**Trecho da página:**
##############################
Com o conflito nas ruas de Lhasa, o Tibete voltou a ser o centro das atenções recentemente. Clamores pela libertação do país, idealizado como um Shangri-la, invadiram a mídia, mas este Tibete ilusório tem pouco a ver com a realidade histórica.
O povo tibetano é apenas uma das 56 minorias existentes na China, onde a maior parte da população é Han. Dentro do Tibete, além dos tibetanos, há outras nacionalidades, como os Moinbas, Lopas, Naxis, Huis, Dengs e Xiaerbas. Claro que só os tibetanos são estrelas em Hollywood, ou melhor, somente a antiga elite e seu “Deus-Rei”, o Dalai Lama.
O Tibete começou a se assemelhar a um Estado por volta do século VII com a adoção de um monarca, uma religião associada ao governo e uma linguagem escrita. Quinhentos anos depois, Genghis Khan e os mongóis conquistaram a China e o Tibete, fundando a dinastia Yuan e aliando-se à seita Gelupga do budismo tibetano, numa relação em que os mongóis ofereciam proteção militar em troca de orientação espiritual. Os monges também criaram o status de Dalai Lama. Conseqüentemente, o Tibete veio a se tornar parte do Estado chinês, embora um estado chinês governado por mongóis.
##############################
[Registros salvos]

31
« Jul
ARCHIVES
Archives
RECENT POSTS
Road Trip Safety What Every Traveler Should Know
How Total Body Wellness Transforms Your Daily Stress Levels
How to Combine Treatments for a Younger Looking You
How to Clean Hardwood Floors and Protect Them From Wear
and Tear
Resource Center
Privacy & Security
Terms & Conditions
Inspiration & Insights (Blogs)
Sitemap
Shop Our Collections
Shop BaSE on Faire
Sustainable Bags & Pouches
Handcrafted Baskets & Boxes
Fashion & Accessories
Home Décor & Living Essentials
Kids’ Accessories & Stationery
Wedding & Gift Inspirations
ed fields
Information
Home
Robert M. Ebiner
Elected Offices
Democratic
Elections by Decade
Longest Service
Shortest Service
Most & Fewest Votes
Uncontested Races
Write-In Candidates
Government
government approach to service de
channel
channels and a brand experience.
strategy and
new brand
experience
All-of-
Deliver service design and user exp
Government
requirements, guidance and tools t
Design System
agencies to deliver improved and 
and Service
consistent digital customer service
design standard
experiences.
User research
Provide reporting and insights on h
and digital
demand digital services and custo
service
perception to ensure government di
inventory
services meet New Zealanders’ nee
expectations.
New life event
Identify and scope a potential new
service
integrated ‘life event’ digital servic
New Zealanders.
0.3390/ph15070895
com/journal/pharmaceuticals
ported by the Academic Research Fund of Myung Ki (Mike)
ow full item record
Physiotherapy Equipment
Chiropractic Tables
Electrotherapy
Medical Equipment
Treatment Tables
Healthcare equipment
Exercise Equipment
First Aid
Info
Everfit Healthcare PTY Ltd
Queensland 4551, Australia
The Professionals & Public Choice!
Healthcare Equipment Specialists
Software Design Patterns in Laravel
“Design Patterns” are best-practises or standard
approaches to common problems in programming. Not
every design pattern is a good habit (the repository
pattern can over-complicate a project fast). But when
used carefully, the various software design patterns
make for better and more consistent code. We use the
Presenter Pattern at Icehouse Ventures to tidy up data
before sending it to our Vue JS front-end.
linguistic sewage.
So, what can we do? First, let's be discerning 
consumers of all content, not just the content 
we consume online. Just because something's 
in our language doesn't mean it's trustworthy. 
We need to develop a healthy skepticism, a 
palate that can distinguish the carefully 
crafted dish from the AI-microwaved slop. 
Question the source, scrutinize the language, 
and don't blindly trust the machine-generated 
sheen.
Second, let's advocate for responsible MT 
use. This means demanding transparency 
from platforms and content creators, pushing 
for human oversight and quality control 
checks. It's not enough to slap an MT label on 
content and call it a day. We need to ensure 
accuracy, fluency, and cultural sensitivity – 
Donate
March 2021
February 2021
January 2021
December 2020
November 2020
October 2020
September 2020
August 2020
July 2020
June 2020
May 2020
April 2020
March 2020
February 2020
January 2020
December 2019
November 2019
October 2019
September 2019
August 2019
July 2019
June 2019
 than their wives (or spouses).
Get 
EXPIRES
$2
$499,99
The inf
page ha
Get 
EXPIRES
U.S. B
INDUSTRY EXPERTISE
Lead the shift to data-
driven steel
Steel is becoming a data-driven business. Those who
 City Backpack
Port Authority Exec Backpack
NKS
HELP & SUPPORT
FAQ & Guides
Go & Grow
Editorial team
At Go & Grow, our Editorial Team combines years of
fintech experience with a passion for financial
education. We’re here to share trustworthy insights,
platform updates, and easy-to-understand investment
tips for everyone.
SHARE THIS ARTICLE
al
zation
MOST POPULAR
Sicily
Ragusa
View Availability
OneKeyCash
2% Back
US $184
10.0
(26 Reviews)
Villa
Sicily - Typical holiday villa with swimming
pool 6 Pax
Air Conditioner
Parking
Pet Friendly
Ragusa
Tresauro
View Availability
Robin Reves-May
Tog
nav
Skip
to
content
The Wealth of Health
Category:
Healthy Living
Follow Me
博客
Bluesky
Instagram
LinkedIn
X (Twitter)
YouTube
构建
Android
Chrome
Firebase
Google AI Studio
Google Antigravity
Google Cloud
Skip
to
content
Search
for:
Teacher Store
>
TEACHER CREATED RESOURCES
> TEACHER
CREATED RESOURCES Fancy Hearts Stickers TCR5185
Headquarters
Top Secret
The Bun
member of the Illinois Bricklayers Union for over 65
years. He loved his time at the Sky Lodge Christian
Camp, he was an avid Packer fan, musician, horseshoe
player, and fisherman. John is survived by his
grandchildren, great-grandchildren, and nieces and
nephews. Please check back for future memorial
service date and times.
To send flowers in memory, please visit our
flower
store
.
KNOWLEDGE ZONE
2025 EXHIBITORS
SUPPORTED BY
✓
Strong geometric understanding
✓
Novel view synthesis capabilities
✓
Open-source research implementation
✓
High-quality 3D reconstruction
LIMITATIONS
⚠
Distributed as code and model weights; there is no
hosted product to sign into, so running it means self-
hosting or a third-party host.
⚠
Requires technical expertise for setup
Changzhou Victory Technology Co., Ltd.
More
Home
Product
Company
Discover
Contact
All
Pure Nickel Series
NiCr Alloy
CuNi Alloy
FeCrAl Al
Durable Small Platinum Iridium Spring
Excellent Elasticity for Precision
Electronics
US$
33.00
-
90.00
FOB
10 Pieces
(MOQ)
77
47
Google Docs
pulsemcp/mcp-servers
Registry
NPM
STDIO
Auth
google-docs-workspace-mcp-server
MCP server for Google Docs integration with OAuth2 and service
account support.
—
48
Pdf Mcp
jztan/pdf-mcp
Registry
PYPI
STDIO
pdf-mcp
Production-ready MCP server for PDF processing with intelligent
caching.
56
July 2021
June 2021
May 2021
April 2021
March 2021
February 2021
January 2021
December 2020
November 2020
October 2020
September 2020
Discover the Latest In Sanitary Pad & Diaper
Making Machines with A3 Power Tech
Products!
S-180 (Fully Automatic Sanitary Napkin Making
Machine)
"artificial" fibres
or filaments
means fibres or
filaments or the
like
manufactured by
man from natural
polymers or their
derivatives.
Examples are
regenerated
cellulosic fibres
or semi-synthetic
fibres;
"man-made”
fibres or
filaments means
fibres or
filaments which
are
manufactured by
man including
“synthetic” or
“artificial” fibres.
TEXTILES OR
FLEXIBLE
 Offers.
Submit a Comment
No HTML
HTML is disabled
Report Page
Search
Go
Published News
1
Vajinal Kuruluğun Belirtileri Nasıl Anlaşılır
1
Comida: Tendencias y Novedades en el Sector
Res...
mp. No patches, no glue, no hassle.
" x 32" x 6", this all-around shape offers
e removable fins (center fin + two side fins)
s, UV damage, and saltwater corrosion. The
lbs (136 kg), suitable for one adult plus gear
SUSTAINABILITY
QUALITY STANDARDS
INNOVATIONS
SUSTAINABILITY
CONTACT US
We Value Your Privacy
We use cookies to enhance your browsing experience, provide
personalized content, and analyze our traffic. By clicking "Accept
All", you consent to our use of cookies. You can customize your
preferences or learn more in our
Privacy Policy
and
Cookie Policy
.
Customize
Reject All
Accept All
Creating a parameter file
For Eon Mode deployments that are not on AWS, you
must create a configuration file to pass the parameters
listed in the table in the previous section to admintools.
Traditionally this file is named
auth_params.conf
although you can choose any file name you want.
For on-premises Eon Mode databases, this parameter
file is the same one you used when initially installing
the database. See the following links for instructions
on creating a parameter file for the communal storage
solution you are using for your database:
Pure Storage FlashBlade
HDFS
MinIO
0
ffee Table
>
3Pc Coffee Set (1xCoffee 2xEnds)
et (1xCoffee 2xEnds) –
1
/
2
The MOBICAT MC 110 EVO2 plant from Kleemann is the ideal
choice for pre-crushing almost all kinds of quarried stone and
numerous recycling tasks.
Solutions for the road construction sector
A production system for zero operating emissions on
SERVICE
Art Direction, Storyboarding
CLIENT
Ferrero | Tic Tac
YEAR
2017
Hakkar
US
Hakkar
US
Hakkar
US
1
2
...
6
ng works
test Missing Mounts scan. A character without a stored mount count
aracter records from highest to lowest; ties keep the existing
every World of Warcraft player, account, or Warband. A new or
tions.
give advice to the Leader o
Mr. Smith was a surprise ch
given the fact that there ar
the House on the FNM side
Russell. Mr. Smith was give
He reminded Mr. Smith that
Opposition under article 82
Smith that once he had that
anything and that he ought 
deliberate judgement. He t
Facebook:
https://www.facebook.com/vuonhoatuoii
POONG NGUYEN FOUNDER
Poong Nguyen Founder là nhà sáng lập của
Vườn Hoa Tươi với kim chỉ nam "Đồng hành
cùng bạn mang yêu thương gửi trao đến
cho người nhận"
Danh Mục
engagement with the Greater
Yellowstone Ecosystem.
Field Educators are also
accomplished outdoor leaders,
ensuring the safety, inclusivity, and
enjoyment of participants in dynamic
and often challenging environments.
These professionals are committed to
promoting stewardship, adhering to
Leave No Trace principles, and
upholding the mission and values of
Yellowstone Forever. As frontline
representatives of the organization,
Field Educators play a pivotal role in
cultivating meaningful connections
##############################
Reproduza fielmente a parte do texto sobre o Tibete que começa em "Com o conflito" e vai até "o Dalai Lama.", incluindo essas palavras.

**Resposta:**
Com o conflito nas ruas de Lhasa, o Tibete voltou a ser o centro das atenções recentemente. Clamores pela libertação do país, idealizado como um Shangri-la, invadiram a mídia, mas este Tibete ilusório tem pouco a ver com a realidade histórica.
O povo tibetano é apenas uma das 56 minorias existentes na China, onde a maior parte da população é Han. Dentro do Tibete, além dos tibetanos, há outras nacionalidades, como os Moinbas, Lopas, Naxis, Huis, Dengs e Xiaerbas. Claro que só os tibetanos são estrelas em Hollywood, ou melhor, somente a antiga elite e seu “Deus-Rei”, o Dalai Lama.